Drunken mistake can be used if D did not have the required mens rea for the offence then for a specific intent offence he has a defence. If the offence is basic intent then D has not got a defence.
In Lipman (1970) D killed his girlfriend after a bad LSD trip. He was convicted of manslaughter because it had been an unlawful act resulting in death for which voluntary intoxication was not a defence and this was a reckless course of conduct. He could not be found guilty of murder as intention to kill or cause GBH could not be established. This was followed by Fatheringham (1998) D claimed he was very drunk and has mistakenly raped a 14 year old babysitter believing that it was his wife. Court of Appeal held that mistake caused by self-induced intoxication cannot be a defence and neither a defence to crimes of basic intent.
If the mistake is the amount of force needed in self-defence, D will not have a defence of basic and specific intent crimes.
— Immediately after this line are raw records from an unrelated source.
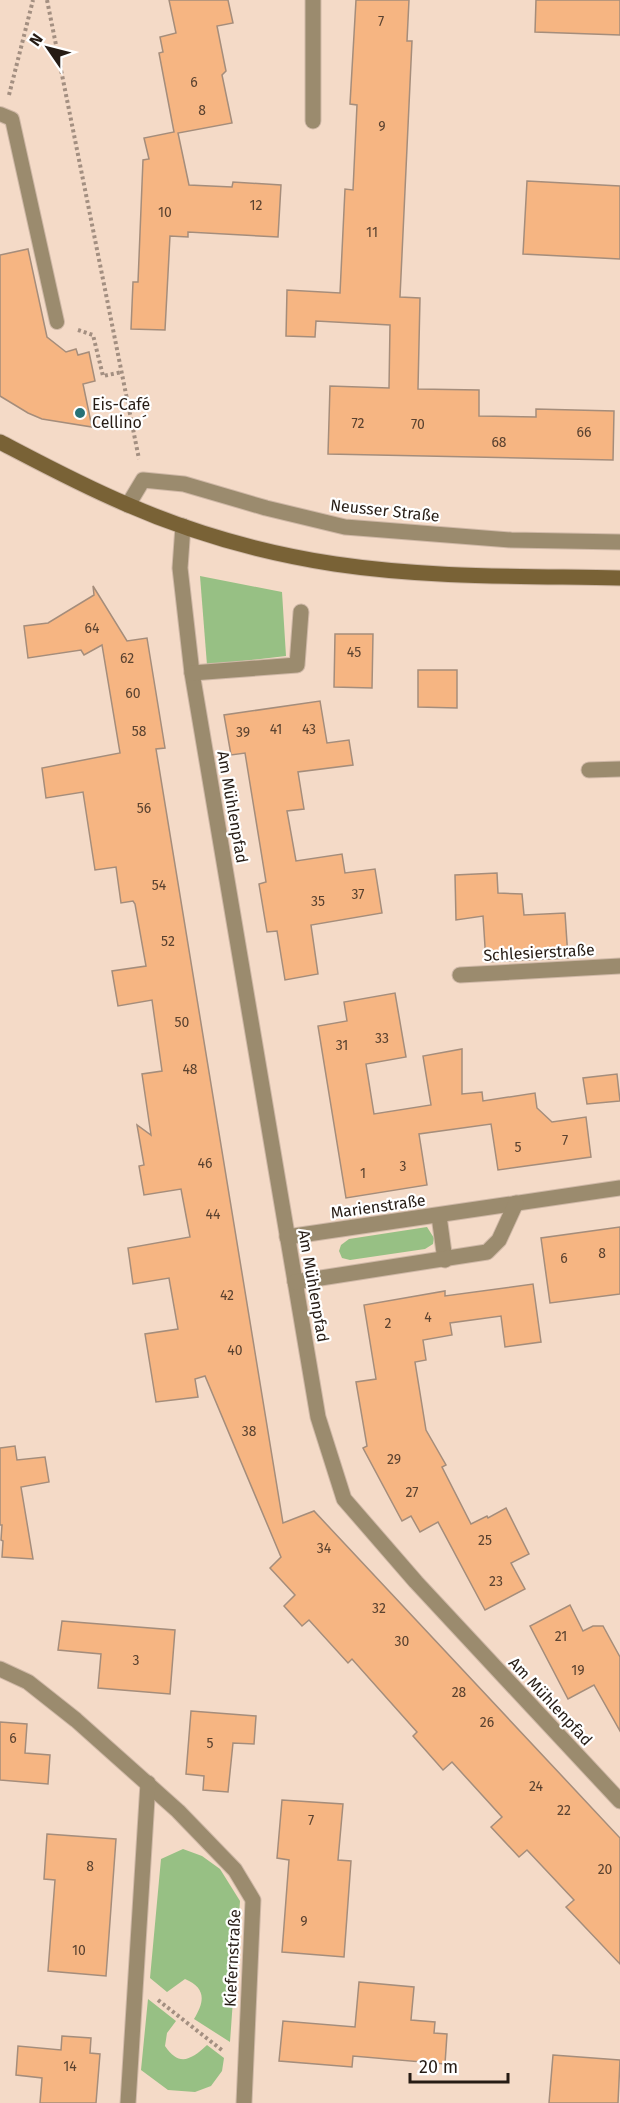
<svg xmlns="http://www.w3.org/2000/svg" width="620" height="2103" font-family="'Fira Sans',sans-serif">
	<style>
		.green { fill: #97c084 }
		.building { fill: #f6b582; stroke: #a58d7b; stroke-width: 1.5 }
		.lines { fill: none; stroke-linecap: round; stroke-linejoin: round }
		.service-casing { stroke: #cfb8a7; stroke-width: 16 }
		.minor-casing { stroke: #cfb8a7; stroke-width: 17 }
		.secondary-casing { stroke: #cfb8a7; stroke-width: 17 }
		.path { stroke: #a38f81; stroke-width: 4; stroke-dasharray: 3 3; stroke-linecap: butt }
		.service { stroke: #9b8b6e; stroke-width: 14 }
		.minor { stroke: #9b8b6e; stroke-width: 15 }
		.secondary { stroke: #796236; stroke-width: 15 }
		.poi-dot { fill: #287277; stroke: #fff; stroke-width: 2 }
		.labels { text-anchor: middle; stroke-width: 4.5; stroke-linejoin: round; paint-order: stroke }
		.number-label { font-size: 14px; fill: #5a4230 }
		.poi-label { font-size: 16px; fill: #261c15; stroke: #fff; text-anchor: start }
		.street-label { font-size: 16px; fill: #261c15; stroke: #fff }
	</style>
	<rect width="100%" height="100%" fill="#f4dac7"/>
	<g class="green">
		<path d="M 200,576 L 282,592 L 286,656 L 207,665 Z"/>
		<path d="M 427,1227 L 434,1238 L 433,1244 L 425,1249 L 350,1260 L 342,1258 L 339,1251 L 341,1245 L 349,1239 Z"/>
		<path d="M 183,1849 L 202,1856 L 220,1869 L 240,1901 L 230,2042 L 194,2019 C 205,2001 206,1988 185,1979 L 167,1992 L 150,1978 L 161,1859 Z"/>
		<path d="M 148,1999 L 176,2021 L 167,2033 L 165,2046 C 179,2067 191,2060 207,2045 L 224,2058 L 222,2071 L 211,2086 L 195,2092 L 168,2090 L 141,2070 Z"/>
	</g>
	<g class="building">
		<path d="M 169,0 L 228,0 L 233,23 L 217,26 L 226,71 L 222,75 L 232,123 L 178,133 L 189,185 L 232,187 L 233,182 L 281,185 L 278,237 L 188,232 L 188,237 L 170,236 L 165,330 L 131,329 L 133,282 L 138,282 L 143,160 L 149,159 L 144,138 L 174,132 L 159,53 L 163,52 L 160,37 L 176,33 Z"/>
		<path d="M 356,0 L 409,0 L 407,41 L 412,41 L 400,297 L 420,298 L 418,389 L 479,390 L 479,416 L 536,417 L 536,409 L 614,411 L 613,460 L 328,454 L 330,386 L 389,388 L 390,325 L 316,321 L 315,337 L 286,336 L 287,290 L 340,293 L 345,189 L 353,190 L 357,105 L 350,104 Z"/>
		<path d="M 536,0 L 620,0 L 620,35 L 535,32 Z"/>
		<path d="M 527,181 L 620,186 L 620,259 L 523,254 Z"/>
		<path d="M 28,249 L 47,337 L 66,352 L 76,349 L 78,355 L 89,352 L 95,381 L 83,384 L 92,427 L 42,419 L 28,413 L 0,396 L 0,255 Z"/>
		<path d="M 93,586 L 127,641 L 147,638 L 165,748 L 156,749 L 283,1523 L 314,1511 L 620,1838 L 620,1964 L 566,1907 L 574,1900 L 527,1850 L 519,1857 L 491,1827 L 502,1817 L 452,1762 L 443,1770 L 413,1736 L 417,1732 L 352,1659 L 348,1663 L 309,1620 L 302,1626 L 284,1606 L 295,1595 L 270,1568 L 281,1557 L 205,1376 L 195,1379 L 198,1397 L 156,1402 L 145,1334 L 178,1329 L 169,1278 L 133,1284 L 128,1248 L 190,1237 L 181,1189 L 144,1195 L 139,1166 L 144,1165 L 137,1125 L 151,1135 L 142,1074 L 162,1071 L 152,1000 L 118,1006 L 112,971 L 146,966 L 135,904 L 133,901 L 121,903 L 116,867 L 95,870 L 83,792 L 46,798 L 42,768 L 120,753 L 102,645 L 84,655 L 81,650 L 28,658 L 24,626 L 48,623 L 94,595 Z"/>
		<path d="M 335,634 L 373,634 L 372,688 L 334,687 Z"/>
		<path d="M 418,670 L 457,670 L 457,708 L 418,707 Z"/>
		<path d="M 320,701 L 327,743 L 349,740 L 353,765 L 298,772 L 304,809 L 287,811 L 296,861 L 342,854 L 345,873 L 375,869 L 382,913 L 311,925 L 318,974 L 285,980 L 277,931 L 267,932 L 259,884 L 266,882 L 245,753 L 231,755 L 224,715 Z"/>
		<path d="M 497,873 L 498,893 L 522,894 L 524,915 L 565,913 L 568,958 L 486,962 L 483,916 L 456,920 L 455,875 Z"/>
		<path d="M 395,993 L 406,1057 L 366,1064 L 374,1114 L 431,1105 L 423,1056 L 462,1049 L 462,1094 L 482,1092 L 483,1101 L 535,1093 L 537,1108 L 552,1122 L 586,1117 L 591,1157 L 498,1170 L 491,1124 L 419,1134 L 427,1185 L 346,1198 L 318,1026 L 347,1021 L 344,1002 Z"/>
		<path d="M 617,1074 L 620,1101 L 587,1104 L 583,1078 Z"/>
		<path d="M 620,1227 L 620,1294 L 550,1303 L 541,1238 Z"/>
		<path d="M 533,1284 L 541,1342 L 505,1347 L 501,1316 L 450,1323 L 452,1335 L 423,1340 L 426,1360 L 415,1362 L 426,1430 L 446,1465 L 442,1467 L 471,1524 L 487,1516 L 488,1518 L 506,1508 L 529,1554 L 511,1563 L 525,1589 L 485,1610 L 438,1522 L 420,1532 L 411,1516 L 402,1521 L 363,1448 L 367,1446 L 356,1382 L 376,1379 L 364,1305 L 445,1291 L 445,1296 Z"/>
		<path d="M 15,1446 L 17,1460 L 45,1457 L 49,1482 L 21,1487 L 33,1559 L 2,1557 L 3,1541 L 1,1540 L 2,1525 L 0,1525 L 0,1448 Z"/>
		<path d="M 570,1605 L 583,1631 L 593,1626 L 603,1626 L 620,1657 L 620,1731 L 594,1685 L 568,1699 L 530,1626 Z"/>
		<path d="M 62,1621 L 175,1630 L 170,1694 L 98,1688 L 101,1654 L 58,1650 Z"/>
		<path d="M 191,1711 L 256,1716 L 254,1744 L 233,1743 L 228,1792 L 203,1790 L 204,1776 L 186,1774 Z"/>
		<path d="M 0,1722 L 27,1724 L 25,1753 L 50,1755 L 48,1784 L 0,1780 Z"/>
		<path d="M 282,1800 L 343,1804 L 338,1860 L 351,1861 L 344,1957 L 282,1952 L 289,1860 L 277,1858 Z"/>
		<path d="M 47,1834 L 116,1839 L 106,1976 L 48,1971 L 55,1880 L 44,1879 Z"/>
		<path d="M 359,1982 L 414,1987 L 411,2020 L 435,2022 L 434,2033 L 447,2034 L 445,2064 L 353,2056 L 352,2067 L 279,2061 L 283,2021 L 355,2027 Z"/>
		<path d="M 62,2036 L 91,2038 L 90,2053 L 100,2054 L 96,2103 L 40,2103 L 42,2078 L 16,2075 L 18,2046 L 61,2050 Z"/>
		<path d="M 553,2055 L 620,2060 L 618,2103 L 549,2103 Z"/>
	</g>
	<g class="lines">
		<g class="service-casing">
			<path id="service" d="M 0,114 L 12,119 L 57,322"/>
		</g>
		<g class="minor-casing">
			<g id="minor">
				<path d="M 313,0 L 313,121"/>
				<path d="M 128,505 L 143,480 L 184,484 L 266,508 L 345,527 L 511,540 L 620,542"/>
				<path d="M 183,526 L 180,568 L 192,673 L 318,1417 L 344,1499 L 416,1582 L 620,1801"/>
				<path d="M 192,673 L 297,665 L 301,612"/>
				<path d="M 589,770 L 620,769"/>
				<path d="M 460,975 L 620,966"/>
				<path d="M 439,1216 L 445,1260"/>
				<path d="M 287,1237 L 620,1188"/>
				<path d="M 295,1282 L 487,1252 L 499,1240 L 516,1203"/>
				<path d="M 0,1669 L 28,1682 L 76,1720 L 178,1811 L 235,1870 L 253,1900 L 244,2103"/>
				<path d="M 128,2103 L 148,1783"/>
			</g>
		</g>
		<g class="secondary-casing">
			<path id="secondary" d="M 0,442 C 42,464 83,486 126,504 C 192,533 264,553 335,564 C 429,578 525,576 620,578"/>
		</g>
		<g class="path">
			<path d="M 47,0 L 139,459"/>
			<path d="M 9,95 L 33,0"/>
			<path d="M 78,330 L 93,335 L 103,376 L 122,372"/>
			<path d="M 158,2000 L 223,2051"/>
		</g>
		<use href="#service" class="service"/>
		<use href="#minor" class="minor"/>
		<use href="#secondary" class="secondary"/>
	</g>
	<circle class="poi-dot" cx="80" cy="413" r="6"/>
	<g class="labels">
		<g class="number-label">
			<text x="381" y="26">7</text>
			<text x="194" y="87">6</text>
			<text x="202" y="115">8</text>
			<text x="382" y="131">9</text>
			<text x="256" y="210">12</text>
			<text x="165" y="217">10</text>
			<text x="372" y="237">11</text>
			<text x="358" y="428">72</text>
			<text x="418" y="429">70</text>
			<text x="584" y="437">66</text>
			<text x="499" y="447">68</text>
			<text x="92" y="633">64</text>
			<text x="354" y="657">45</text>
			<text x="127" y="663">62</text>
			<text x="133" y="698">60</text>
			<text x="276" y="734">41</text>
			<text x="309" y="734">43</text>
			<text x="139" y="736">58</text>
			<text x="243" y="737">39</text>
			<text x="144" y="813">56</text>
			<text x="159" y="890">54</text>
			<text x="358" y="899">37</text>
			<text x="318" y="906">35</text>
			<text x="168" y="946">52</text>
			<text x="182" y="1027">50</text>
			<text x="382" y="1043">33</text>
			<text x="342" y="1050">31</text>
			<text x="190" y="1074">48</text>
			<text x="565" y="1145">7</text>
			<text x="518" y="1152">5</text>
			<text x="205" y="1168">46</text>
			<text x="403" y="1171">3</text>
			<text x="363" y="1178">1</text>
			<text x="213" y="1219">44</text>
			<text x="602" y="1258">8</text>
			<text x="564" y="1263">6</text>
			<text x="227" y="1300">42</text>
			<text x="428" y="1322">4</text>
			<text x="388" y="1328">2</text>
			<text x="235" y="1355">40</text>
			<text x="249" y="1436">38</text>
			<text x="394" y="1464">29</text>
			<text x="412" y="1497">27</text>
			<text x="485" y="1545">25</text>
			<text x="324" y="1553">34</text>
			<text x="496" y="1586">23</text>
			<text x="379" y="1613">32</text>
			<text x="561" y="1641">21</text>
			<text x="402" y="1646">30</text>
			<text x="136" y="1665">3</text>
			<text x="578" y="1675">19</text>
			<text x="459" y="1697">28</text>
			<text x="487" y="1727">26</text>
			<text x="13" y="1743">6</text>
			<text x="210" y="1748">5</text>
			<text x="536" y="1791">24</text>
			<text x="564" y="1815">22</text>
			<text x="311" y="1825">7</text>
			<text x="90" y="1871">8</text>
			<text x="605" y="1874">20</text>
			<text x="304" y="1926">9</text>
			<text x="79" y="1955">10</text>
			<text x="70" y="2071">14</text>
		</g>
		<g class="poi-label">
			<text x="92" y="410">Eis-Café<tspan x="92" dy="18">Cellino´</tspan></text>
		</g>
		<g class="street-label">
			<text transform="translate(385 510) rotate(6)" y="6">Neusser Straße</text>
			<text transform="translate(233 807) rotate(80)" y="6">Am Mühlenpfad</text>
			<text transform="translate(539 952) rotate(-3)" y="6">Schlesierstraße</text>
			<text transform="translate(378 1206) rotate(-8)" y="6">Marienstraße</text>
			<text transform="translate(314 1286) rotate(80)" y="6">Am Mühlenpfad</text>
			<text transform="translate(551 1701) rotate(47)" y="6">Am Mühlenpfad</text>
			<text transform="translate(232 1958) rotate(-87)" y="6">Kiefernstraße</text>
		</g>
	</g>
	<g transform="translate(48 48) rotate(305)" stroke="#ffffff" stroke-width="4.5" paint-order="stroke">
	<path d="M0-4.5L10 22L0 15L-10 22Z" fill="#261c15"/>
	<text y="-9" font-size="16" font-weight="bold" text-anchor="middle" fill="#261c15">N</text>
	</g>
	<path d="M410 2073v9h98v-9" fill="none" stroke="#261c15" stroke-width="3"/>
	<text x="419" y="2073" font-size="18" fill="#261c15" stroke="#ffffff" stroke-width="4.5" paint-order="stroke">20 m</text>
</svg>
This was stated in O’Grady (1987) which D claimed V hitting him and so hit V with a glass ashtray and woke the next morning to find V dead. D was convicted of manslaughter, a basic intent offence which was upheld by the Court of Appeal. This was later confirmed in Hatton (2005) D believed that V hit him with a 5 foot long stick and he had defended the attack. When D awoke he found V dead from injuries caused by a sledgehammer. D was convicted of murder. The Court of Appeal held that the decision in O’Grady was not limited to basic intent crimes and applied to specific intent crimes. A drunken mistake about the amount of force required in self-defence was not a defence. By refusing to allow a drunken mistake as to the amount of force required, the law is trying to balance the need to be just to the defendant with the protection of victims.